February 18, 2014 | Asia, Mergers, Acquisitions & JVs

Anadarko_logo (460 x 300)Hong Kong (Reuters) – Hong Kong-listed oil trader Brightoil Petroleum Holdings Ltd has agreed to buy Anadarko Petroleum Corp’s China unit for $1.08 billion in a major push into the upstream segment.

Brightoil, whose international oil trading and bunkering businesses have been hit hard by the global financial crisis, has been searching for upstream investment opportunities in China and overseas for several years.

The firm, which also owns oil tankers and storage facilities in China, posted a loss of HK$721 million ($92.97 million) for the financial year ended June 2013.

Shares of Brightoil surged as much as 21.6 percent when trading resumed on Tuesday afternoon. Trading in the stock was suspended last week pending an announcement of a substantial acquisition.

“The acquisition is an important step for the group” to turn itself into an integrated oil and gas company with both upstream producing business as well as oil trading, it said in a filing with the Hong Kong stock exchange.

Analysts say the deal does not look cheap based on the target’s production figures, but it is too early to tell whether Brightoil is paying a fair price due to a lack of reserve data.

“At the first glance, it does not look like a bargain to me,” said Simon Powell, head of Asia oil and gas research at CLSA in Hong Kong.

The two blocks in Bohai Bay that Brightoil is buying into have been in steady production and had daily gross oil production of 32,000 barrels in 2013, Brightoil said. Kerr-McGee China Petroleum Ltd, as the Anadarko unit is called, earned a net profit after tax of $80.1 million for fiscal year ended Dec. 31, 2013.

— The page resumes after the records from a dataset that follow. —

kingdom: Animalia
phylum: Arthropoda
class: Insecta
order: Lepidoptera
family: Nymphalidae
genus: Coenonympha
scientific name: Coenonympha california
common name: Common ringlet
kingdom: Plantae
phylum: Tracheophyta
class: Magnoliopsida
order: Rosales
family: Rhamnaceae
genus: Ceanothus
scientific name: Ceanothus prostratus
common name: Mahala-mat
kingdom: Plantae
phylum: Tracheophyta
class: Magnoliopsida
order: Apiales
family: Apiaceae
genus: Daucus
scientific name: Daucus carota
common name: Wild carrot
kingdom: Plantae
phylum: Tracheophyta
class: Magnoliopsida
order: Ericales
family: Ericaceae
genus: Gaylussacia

Reuters reported in November that Anadarko was considering the sale of its holdings in oil and gas projects in China as it eyes bringing its money back to the U.S. market. Many U.S. explorers have been divesting their non-essential overseas assets to raise funds to develop shale projects at home.

Brightoil, which currently owns interests in two small natural gas fields in northwestern China, did not specify how it plans to finance the acquisition of the oil and gas producing assets in Bohai Bay, a maturing oil province in northern China.

It said it has secured a $4 billion credit line from China Development Bank, the country’s largest policy-oriented bank, to support its business and development and potential acquisitions.

At of the end of June last year, Brightoil had a net borrowing of HK$3.9 billion, with a gearing ratio of 56.5 percent, according to its 2013 annual report.

Brightoil, which has a market value of $2.9 billion, is the third-largest marine fuel supplier by volume in Singapore, which is the largest bunkering port in the world.

Last year, the firm’s trading and bunkering business expanded into crude oil, diesel and petrochemicals, expanding on its shipping fuel trading roots.

BOCI Asia Ltd is advising Brightoil Petroleum, the company said.